### Exercise text:
┌──
## Model Training and Evaluation

After preprocessing the data and saving it to a CSV file, the next step is to build and evaluate various machine learning models. This section outlines the approach for model training, evaluation, and feature importance analysis, ensuring we achieve the best model for predicting insurance claims.

### Objectives
The main objectives of this report are to:
- Document the complete process of training, evaluating, and interpreting machine learning models for predicting car insurance claims.
- Utilize the preprocessed dataset to train various models.
- Evaluate each model based on relevant metrics to identify the best-performing one.
- Conduct SHAP (SHapley Additive exPlanations) analysis to explain feature importance and model predictions.

### Model Training Approach
1. **Data Preparation**: Load the preprocessed dataset and split it into training and testing sets.
2. **Model Selection**: Choose various machine learning algorithms (e.g., Linear Regression, Random Forest, Gradient Boosting).
3. **Training**: Fit the models on the training set.
4. **Evaluation**: Assess model performance using metrics such as MAE, RMSE, R², and accuracy.
└──
(Items from a data source)
┌──
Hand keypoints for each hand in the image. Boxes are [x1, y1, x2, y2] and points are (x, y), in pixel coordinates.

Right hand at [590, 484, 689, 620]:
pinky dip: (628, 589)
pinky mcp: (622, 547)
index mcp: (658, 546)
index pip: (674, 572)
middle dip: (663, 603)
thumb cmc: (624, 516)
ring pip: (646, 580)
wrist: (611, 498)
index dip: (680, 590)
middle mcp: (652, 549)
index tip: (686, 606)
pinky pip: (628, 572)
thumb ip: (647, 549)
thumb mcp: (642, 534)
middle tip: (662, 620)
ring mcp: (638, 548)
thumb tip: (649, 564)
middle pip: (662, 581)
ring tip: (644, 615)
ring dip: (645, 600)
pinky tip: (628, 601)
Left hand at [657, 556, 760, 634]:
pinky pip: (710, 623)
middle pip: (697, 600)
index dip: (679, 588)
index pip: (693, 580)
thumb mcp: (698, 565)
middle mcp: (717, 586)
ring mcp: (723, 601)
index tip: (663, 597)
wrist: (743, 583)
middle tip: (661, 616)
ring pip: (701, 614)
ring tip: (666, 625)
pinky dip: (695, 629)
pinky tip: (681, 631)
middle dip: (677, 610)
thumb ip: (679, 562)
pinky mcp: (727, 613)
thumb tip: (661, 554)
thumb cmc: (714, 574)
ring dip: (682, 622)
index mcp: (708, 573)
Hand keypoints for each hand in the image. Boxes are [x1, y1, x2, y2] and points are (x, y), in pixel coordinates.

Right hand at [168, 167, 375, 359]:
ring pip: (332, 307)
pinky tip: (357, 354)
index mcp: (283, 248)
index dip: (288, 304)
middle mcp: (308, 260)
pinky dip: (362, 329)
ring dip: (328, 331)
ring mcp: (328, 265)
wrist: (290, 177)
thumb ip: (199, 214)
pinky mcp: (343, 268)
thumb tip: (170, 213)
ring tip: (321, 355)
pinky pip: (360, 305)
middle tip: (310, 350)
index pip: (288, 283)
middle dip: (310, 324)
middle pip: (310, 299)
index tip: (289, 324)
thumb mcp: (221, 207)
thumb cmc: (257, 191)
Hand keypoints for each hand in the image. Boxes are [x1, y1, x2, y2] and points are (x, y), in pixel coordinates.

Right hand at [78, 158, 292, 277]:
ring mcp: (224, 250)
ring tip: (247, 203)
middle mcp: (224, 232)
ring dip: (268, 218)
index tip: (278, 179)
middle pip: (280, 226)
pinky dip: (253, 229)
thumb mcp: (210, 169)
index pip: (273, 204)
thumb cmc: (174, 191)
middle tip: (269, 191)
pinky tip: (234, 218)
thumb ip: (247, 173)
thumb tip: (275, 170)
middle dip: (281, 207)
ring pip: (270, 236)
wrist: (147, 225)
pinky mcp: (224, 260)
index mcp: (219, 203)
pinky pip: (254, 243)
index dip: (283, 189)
└──
┌──
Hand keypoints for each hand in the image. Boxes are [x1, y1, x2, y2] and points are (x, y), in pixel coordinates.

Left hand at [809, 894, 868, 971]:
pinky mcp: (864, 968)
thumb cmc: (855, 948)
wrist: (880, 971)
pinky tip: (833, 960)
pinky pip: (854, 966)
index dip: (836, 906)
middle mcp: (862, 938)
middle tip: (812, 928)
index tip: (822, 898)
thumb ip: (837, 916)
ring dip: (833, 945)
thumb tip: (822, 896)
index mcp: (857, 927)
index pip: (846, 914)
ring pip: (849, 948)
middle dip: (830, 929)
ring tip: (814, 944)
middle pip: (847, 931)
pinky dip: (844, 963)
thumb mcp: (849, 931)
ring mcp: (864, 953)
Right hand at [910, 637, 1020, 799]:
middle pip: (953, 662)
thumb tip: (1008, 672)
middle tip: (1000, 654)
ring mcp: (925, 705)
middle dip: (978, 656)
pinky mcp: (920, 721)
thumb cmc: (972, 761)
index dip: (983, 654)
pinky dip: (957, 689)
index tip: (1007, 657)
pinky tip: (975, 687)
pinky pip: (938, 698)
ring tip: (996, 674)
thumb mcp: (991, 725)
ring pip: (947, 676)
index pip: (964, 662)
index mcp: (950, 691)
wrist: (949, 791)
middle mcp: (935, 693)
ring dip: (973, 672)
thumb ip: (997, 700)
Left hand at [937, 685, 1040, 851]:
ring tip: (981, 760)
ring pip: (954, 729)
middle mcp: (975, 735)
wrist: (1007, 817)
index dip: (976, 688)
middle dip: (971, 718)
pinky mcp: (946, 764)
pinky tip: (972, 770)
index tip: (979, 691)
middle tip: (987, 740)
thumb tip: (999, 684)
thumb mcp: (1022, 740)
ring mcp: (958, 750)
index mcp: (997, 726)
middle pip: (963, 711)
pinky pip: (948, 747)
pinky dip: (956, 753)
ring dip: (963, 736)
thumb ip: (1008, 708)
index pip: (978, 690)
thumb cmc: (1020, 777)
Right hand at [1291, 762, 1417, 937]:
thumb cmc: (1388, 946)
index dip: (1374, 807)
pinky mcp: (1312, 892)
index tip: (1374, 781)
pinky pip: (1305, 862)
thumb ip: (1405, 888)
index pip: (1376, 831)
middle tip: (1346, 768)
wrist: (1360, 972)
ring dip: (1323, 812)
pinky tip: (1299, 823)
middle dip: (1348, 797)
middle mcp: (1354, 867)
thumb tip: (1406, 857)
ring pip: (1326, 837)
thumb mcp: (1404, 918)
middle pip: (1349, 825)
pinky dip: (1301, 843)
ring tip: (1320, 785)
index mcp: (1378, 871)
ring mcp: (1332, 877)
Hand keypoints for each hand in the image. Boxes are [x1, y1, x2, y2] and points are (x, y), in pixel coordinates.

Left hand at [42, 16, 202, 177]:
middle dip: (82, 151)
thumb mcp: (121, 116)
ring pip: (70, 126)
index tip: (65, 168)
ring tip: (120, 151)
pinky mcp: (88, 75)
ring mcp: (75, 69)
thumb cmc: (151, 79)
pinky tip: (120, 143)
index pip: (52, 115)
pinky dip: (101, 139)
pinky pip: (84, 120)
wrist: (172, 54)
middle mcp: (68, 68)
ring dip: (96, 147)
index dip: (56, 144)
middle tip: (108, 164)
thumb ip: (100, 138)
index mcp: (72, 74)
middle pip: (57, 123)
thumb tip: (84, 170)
└──
### Actions to take:
**A)** According to the model training text, what analysis is used to explain feature importance and model predictions?
**B)** Pick up the model training text right after its fourth numbered step and carry it forward.

### Exercise results:
**A)** SHAP (SHapley Additive exPlanations) analysis.

**B)**
5. **Feature Importance**: Use SHAP analysis to interpret model outputs and understand the impact of different features on predictions.

### Conclusion
This comprehensive approach ensures that we not only find the most effective model for predicting insurance claims but also understand the underlying factors that influence these predictions.

In [17]:
# Import necessary libraries
import pandas as pd
import matplotlib.pyplot as plt
import seaborn as sns
from sklearn.model_selection import train_test_split
from sklearn.linear_model import LinearRegression
from sklearn.metrics import mean_squared_error, r2_score
from sklearn.tree import DecisionTreeRegressor
from sklearn.ensemble import RandomForestRegressor
import xgboost as xgb  # Ensure XGBoost is installed for advanced gradient boosting
import os
import sys

In [18]:
# Add the 'scripts' directory to the Python path for module imports
sys.path.append(os.path.abspath(os.path.join('..', 'scripts')))

In [19]:
# Set options for pandas to display more columns and rows
pd.set_option('display.max_columns', 200)
pd.set_option('display.max_rows', 200)

In [20]:
# Suppress warnings for cleaner output
import warnings
warnings.filterwarnings("ignore", message="")

In [21]:
# Load the preprocessed data from CSV file
df = pd.read_csv('../data/preprocessed_data.csv')
print("Data loaded successfully.")

Data loaded successfully.